Di Pasar (2021) is made in the descriptive details, each carve of his knife against the woodblock taking away only the barest of material. Even his pictures of small towns are infected with the messy malady of the urban. Di Pasar’s cast of characters is compacted so tightly that one’s gaze must navigate through it as one might weave through crowds at an actual wet market; as in life, the gems are often surreptitiously tucked away in corners. There are the humans: the hypermasculine butcher donning a Winnie the Pooh T-shirt, the visor-sporting auntie clutching her copy of Sinchew Daily, the fishmonger thrusting his aquatic wares upwards like a sky-piercing magic sword, the RELA member giving some serious side-eye to a smoking man. Then there are strange non-humans, accrued objects that sustain existence, and everything in between: the chimera chickens with misshapen human faces, the Maggi packet, the dog chomping down on a pig’s head, the 4D lottery tickets, the Ikan Baru Naik sign (itself a joke about what BN stands for). On the cusp of being overwhelming, Di Pasar is grounded by diagonal lines of faces across the paper, axes foreshortened in perspective for the eye to meander. Everywhere one looks, there is something to dissect, or at the very least, to slightly chuckle at. It is not merely one snapshot of a visit to the market, but an amalgamation of many small moments condensed into one work, a Best Hits playlist produced with the finest hand. The sun is here transformed into a black dot against the paper, a dark void at the end of the eye line standing in contrast to the fine lines of the rest of the work.

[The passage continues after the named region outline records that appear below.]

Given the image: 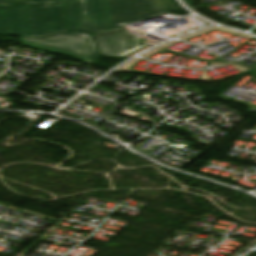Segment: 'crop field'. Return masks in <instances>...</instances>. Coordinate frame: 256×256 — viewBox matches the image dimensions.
<instances>
[{
    "label": "crop field",
    "instance_id": "obj_5",
    "mask_svg": "<svg viewBox=\"0 0 256 256\" xmlns=\"http://www.w3.org/2000/svg\"><path fill=\"white\" fill-rule=\"evenodd\" d=\"M93 37L101 55L122 57L139 48L138 37L125 26Z\"/></svg>",
    "mask_w": 256,
    "mask_h": 256
},
{
    "label": "crop field",
    "instance_id": "obj_1",
    "mask_svg": "<svg viewBox=\"0 0 256 256\" xmlns=\"http://www.w3.org/2000/svg\"><path fill=\"white\" fill-rule=\"evenodd\" d=\"M7 10L11 35L19 36L22 45L94 63L97 51L90 35L61 33L32 38L27 6L7 7Z\"/></svg>",
    "mask_w": 256,
    "mask_h": 256
},
{
    "label": "crop field",
    "instance_id": "obj_3",
    "mask_svg": "<svg viewBox=\"0 0 256 256\" xmlns=\"http://www.w3.org/2000/svg\"><path fill=\"white\" fill-rule=\"evenodd\" d=\"M112 26L177 11L171 0H107Z\"/></svg>",
    "mask_w": 256,
    "mask_h": 256
},
{
    "label": "crop field",
    "instance_id": "obj_6",
    "mask_svg": "<svg viewBox=\"0 0 256 256\" xmlns=\"http://www.w3.org/2000/svg\"><path fill=\"white\" fill-rule=\"evenodd\" d=\"M0 5H6L5 0H0ZM0 33L10 35L6 7H0Z\"/></svg>",
    "mask_w": 256,
    "mask_h": 256
},
{
    "label": "crop field",
    "instance_id": "obj_4",
    "mask_svg": "<svg viewBox=\"0 0 256 256\" xmlns=\"http://www.w3.org/2000/svg\"><path fill=\"white\" fill-rule=\"evenodd\" d=\"M28 4L60 3V6H28L33 37L66 31L64 0H27Z\"/></svg>",
    "mask_w": 256,
    "mask_h": 256
},
{
    "label": "crop field",
    "instance_id": "obj_2",
    "mask_svg": "<svg viewBox=\"0 0 256 256\" xmlns=\"http://www.w3.org/2000/svg\"><path fill=\"white\" fill-rule=\"evenodd\" d=\"M69 31L93 34L111 29L106 0H65Z\"/></svg>",
    "mask_w": 256,
    "mask_h": 256
},
{
    "label": "crop field",
    "instance_id": "obj_7",
    "mask_svg": "<svg viewBox=\"0 0 256 256\" xmlns=\"http://www.w3.org/2000/svg\"><path fill=\"white\" fill-rule=\"evenodd\" d=\"M7 5L27 4L26 0H6Z\"/></svg>",
    "mask_w": 256,
    "mask_h": 256
}]
</instances>
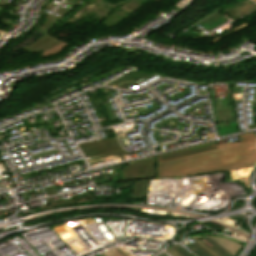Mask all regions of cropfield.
<instances>
[{
  "label": "crop field",
  "instance_id": "crop-field-1",
  "mask_svg": "<svg viewBox=\"0 0 256 256\" xmlns=\"http://www.w3.org/2000/svg\"><path fill=\"white\" fill-rule=\"evenodd\" d=\"M241 143L217 146L215 142L157 156V177L199 175L253 167L256 136H240Z\"/></svg>",
  "mask_w": 256,
  "mask_h": 256
},
{
  "label": "crop field",
  "instance_id": "crop-field-2",
  "mask_svg": "<svg viewBox=\"0 0 256 256\" xmlns=\"http://www.w3.org/2000/svg\"><path fill=\"white\" fill-rule=\"evenodd\" d=\"M79 146L81 147L84 155H89L92 159L102 155L121 157L122 160L130 158V156L127 155V152L119 146L116 137L89 142Z\"/></svg>",
  "mask_w": 256,
  "mask_h": 256
},
{
  "label": "crop field",
  "instance_id": "crop-field-3",
  "mask_svg": "<svg viewBox=\"0 0 256 256\" xmlns=\"http://www.w3.org/2000/svg\"><path fill=\"white\" fill-rule=\"evenodd\" d=\"M124 180L156 177V156L133 161L121 169Z\"/></svg>",
  "mask_w": 256,
  "mask_h": 256
},
{
  "label": "crop field",
  "instance_id": "crop-field-4",
  "mask_svg": "<svg viewBox=\"0 0 256 256\" xmlns=\"http://www.w3.org/2000/svg\"><path fill=\"white\" fill-rule=\"evenodd\" d=\"M57 19H58V17L50 16L48 18L46 24L44 25L43 29L40 32V33L44 34L45 36L42 37L41 39L33 42L32 44H30L28 47H26L23 50L32 54V53L41 52L43 50L49 49V48L57 45L58 43H60L59 42L60 40L57 41V40L53 39L52 37L45 34L47 32V30L52 26V24Z\"/></svg>",
  "mask_w": 256,
  "mask_h": 256
},
{
  "label": "crop field",
  "instance_id": "crop-field-5",
  "mask_svg": "<svg viewBox=\"0 0 256 256\" xmlns=\"http://www.w3.org/2000/svg\"><path fill=\"white\" fill-rule=\"evenodd\" d=\"M148 183H149V179L135 181L134 187H133L132 198L145 200Z\"/></svg>",
  "mask_w": 256,
  "mask_h": 256
},
{
  "label": "crop field",
  "instance_id": "crop-field-6",
  "mask_svg": "<svg viewBox=\"0 0 256 256\" xmlns=\"http://www.w3.org/2000/svg\"><path fill=\"white\" fill-rule=\"evenodd\" d=\"M210 246L211 248L216 251L221 256H232L227 251H225L223 248H221L218 244H216L214 241H212L210 238H203Z\"/></svg>",
  "mask_w": 256,
  "mask_h": 256
},
{
  "label": "crop field",
  "instance_id": "crop-field-7",
  "mask_svg": "<svg viewBox=\"0 0 256 256\" xmlns=\"http://www.w3.org/2000/svg\"><path fill=\"white\" fill-rule=\"evenodd\" d=\"M188 247H190L192 250H194L199 256H211L206 251H204L202 248H200L196 243H194Z\"/></svg>",
  "mask_w": 256,
  "mask_h": 256
},
{
  "label": "crop field",
  "instance_id": "crop-field-8",
  "mask_svg": "<svg viewBox=\"0 0 256 256\" xmlns=\"http://www.w3.org/2000/svg\"><path fill=\"white\" fill-rule=\"evenodd\" d=\"M194 240L200 247H202L204 250H206L208 253H210L212 256H219L216 252H214L211 248L207 247L205 244H203L201 241H199L197 238L192 239Z\"/></svg>",
  "mask_w": 256,
  "mask_h": 256
},
{
  "label": "crop field",
  "instance_id": "crop-field-9",
  "mask_svg": "<svg viewBox=\"0 0 256 256\" xmlns=\"http://www.w3.org/2000/svg\"><path fill=\"white\" fill-rule=\"evenodd\" d=\"M176 250H178L183 256H194L190 255L188 252H186L184 249H182L180 246L175 245L173 246Z\"/></svg>",
  "mask_w": 256,
  "mask_h": 256
},
{
  "label": "crop field",
  "instance_id": "crop-field-10",
  "mask_svg": "<svg viewBox=\"0 0 256 256\" xmlns=\"http://www.w3.org/2000/svg\"><path fill=\"white\" fill-rule=\"evenodd\" d=\"M171 256H182L178 251H176L173 247L166 251Z\"/></svg>",
  "mask_w": 256,
  "mask_h": 256
},
{
  "label": "crop field",
  "instance_id": "crop-field-11",
  "mask_svg": "<svg viewBox=\"0 0 256 256\" xmlns=\"http://www.w3.org/2000/svg\"><path fill=\"white\" fill-rule=\"evenodd\" d=\"M113 251H110V253L113 255V256H121L116 250L112 249Z\"/></svg>",
  "mask_w": 256,
  "mask_h": 256
},
{
  "label": "crop field",
  "instance_id": "crop-field-12",
  "mask_svg": "<svg viewBox=\"0 0 256 256\" xmlns=\"http://www.w3.org/2000/svg\"><path fill=\"white\" fill-rule=\"evenodd\" d=\"M167 256H170L169 254H167L166 252H164Z\"/></svg>",
  "mask_w": 256,
  "mask_h": 256
},
{
  "label": "crop field",
  "instance_id": "crop-field-13",
  "mask_svg": "<svg viewBox=\"0 0 256 256\" xmlns=\"http://www.w3.org/2000/svg\"><path fill=\"white\" fill-rule=\"evenodd\" d=\"M160 256H166L165 254H162V255H160Z\"/></svg>",
  "mask_w": 256,
  "mask_h": 256
},
{
  "label": "crop field",
  "instance_id": "crop-field-14",
  "mask_svg": "<svg viewBox=\"0 0 256 256\" xmlns=\"http://www.w3.org/2000/svg\"><path fill=\"white\" fill-rule=\"evenodd\" d=\"M254 2H256V0H253Z\"/></svg>",
  "mask_w": 256,
  "mask_h": 256
}]
</instances>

Conversations are lived through with others: to truly speak to another, one must subject yourself to being known. Hieng understands this deeply. That day, I was sketching on the street (2021), the work from which the exhibition takes its title, features a self-portrait amidst the bustle of Kuala Lumpur’s Chinatown. Pencil and notebook in hand, cigarette between his lips, Hieng looks out not to the scene but directly at us, the viewer. We are the invisible correspondents in the project of art, or any project of making a mark; implicated in the flick of a wood carving knife, the gentle arc of a brushstroke, the sun, the sun.